At the same time, we see a number of risks in general bankruptcy rules that might affect the enforceability of close-out netting in bankruptcy proceedings.
However, there are a number of mitigators introduced under the concept of close-out netting in the Capital Markets Law which, presumably, should address such risks. The law provides:
- That the close-out netting is carried out in “out-of-court” order. This may be interpreted in a creditor-friendly manner, namely by implying that close-out netting is beyond the scope of bankruptcy procedures and which, therefore, there is no requirement to submit creditor claims for inclusion in the creditors’ claims registry, or use the priority ranking rules and other limitations for satisfaction of creditors’ claims set out by the Bankruptcy Code;
- The rule whereby provisions of the Bankruptcy Code on close-out netting prevail over any other provisions of the Bankruptcy Code;
- The rule whereby instructions in relation to the derivative contract or the commodity transaction served by the party before commencement of bankruptcy proceedings are valid, legal, irrevocable and enforceable and cannot be invalidated by a court.

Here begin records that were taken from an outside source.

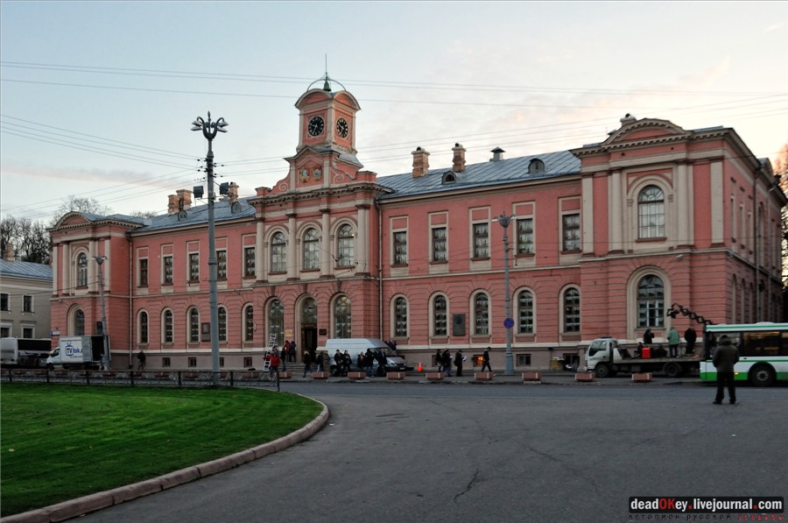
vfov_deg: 36.8
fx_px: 787
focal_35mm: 36
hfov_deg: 53.2
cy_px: 262
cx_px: 394
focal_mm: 24
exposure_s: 1/125
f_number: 5.6
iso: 800
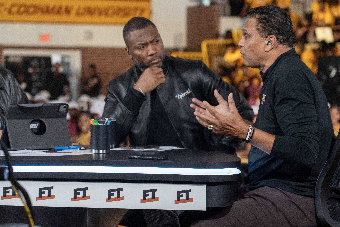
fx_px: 1284
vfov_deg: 10.1
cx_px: 212
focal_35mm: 136
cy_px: 95
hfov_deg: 15.1
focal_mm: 105
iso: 3200
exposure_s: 1/160
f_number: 4
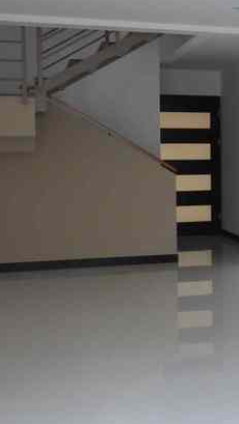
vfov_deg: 32.8
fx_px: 721
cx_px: 331
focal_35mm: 64
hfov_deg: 17.4
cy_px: 192
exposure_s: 1/60
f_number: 3.3
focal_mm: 5.29
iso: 200
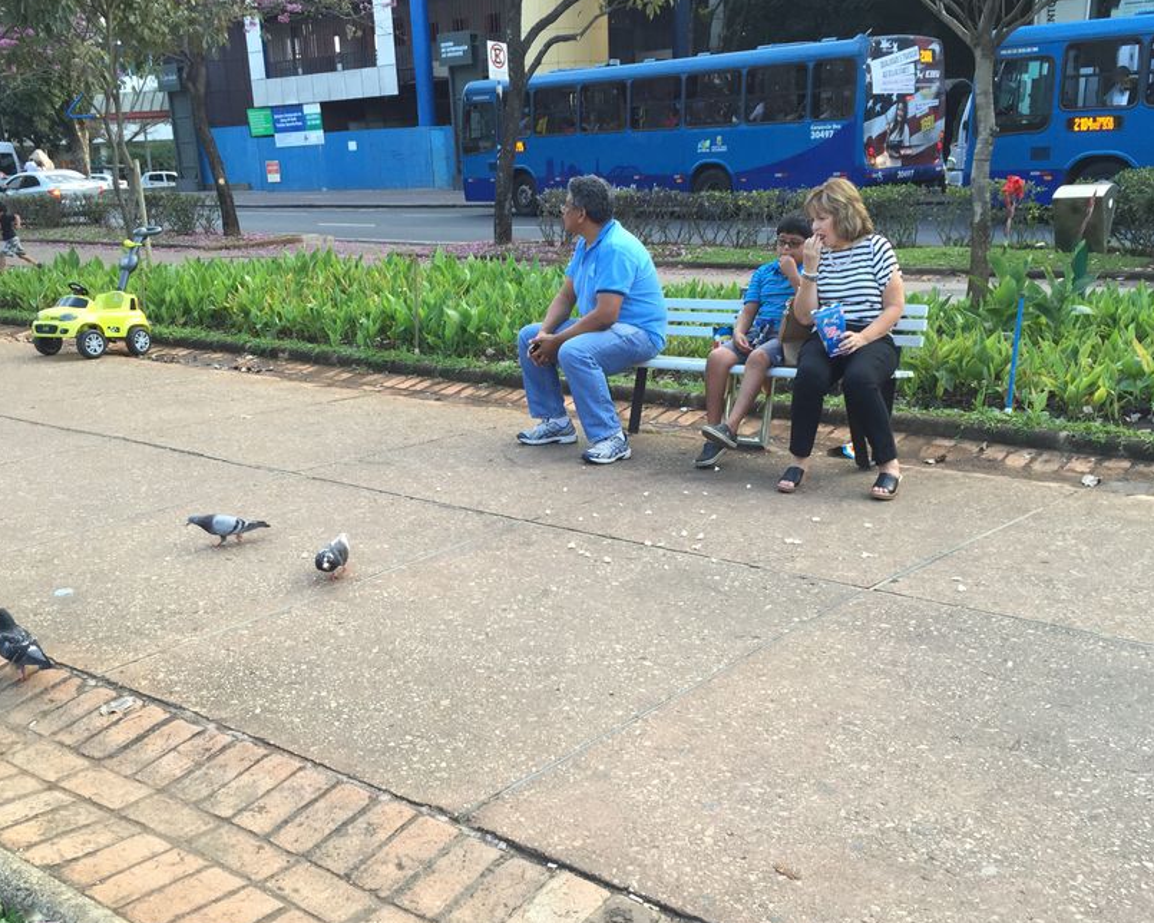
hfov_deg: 50.3
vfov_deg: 41.1
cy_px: 527
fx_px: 1230
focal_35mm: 36
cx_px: 542
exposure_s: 1/120
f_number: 2.2
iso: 50
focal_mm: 4.15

We note that the close-out netting concept is new in Ukraine and at this stage it is difficult to estimate how close-out netting will work in practice.

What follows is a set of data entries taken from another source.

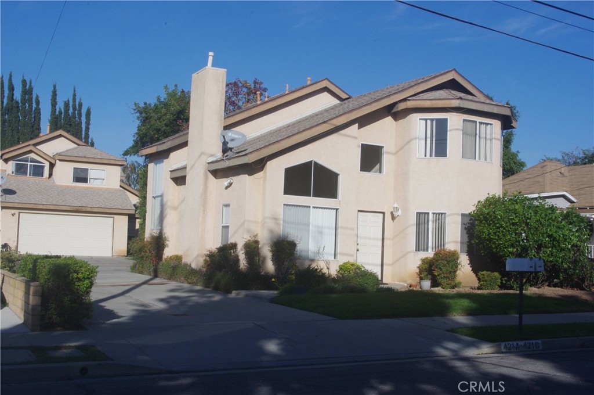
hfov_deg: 42.8
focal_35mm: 46
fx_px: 758
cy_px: 198
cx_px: 297
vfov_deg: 29.2
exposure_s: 1/180
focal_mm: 30.63
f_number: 22
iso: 400
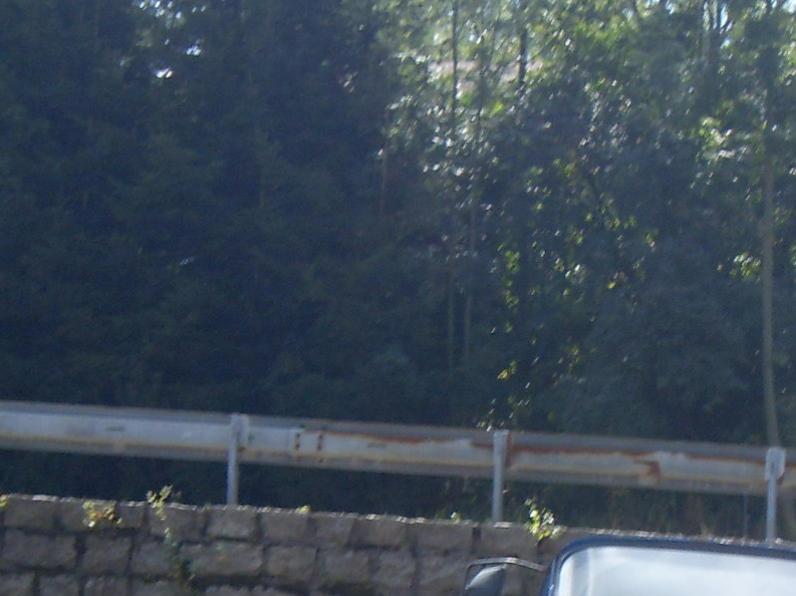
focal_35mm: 121
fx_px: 2781
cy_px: 701
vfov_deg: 12.0
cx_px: 704
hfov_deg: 16.1
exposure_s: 1/125
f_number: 7
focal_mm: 6.3
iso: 80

On top of that, there are Ukrainian currency controls and company liquidation rules that may create practical issues in the course of close-out netting enforcement. At the same time, certain fundamental concepts for the functioning of the derivatives market which are used in international derivative transactions, such as the “single agreement principle” and the concept of “outright transfer” of collateral (i.e. transfer of title to collateral), are not specifically addressed in Ukrainian law.
Combating Abuses in Capital Markets
Improving the procedure for combating abuses in capital markets is among the key changes in the Capital Markets Law. In particular, this includes:
- Regulating the definition of insider information and establishing a list of actions that persons who possess such information are prohibited from taking;
- Enabling capital market participants to test the capital markets — to transfer information to the investor(s) in order to determine the investor’s (investors’) interest in a possible transaction, until information about entering into such a transaction is announced; and
- Expanding the list of actions qualifying as manipulation of capital markets.
It is expected that the new law would allow market participants to elaborate new structures and use new instruments in cross-border finance and capital market transactions. At the same time, there are a number of uncertainties/gaps in the new law which should be clarified by additional regulation, formal clarifications by the Ukrainian authorities, or further amendments to the law (as the case may be). The development of respective court practice is also important.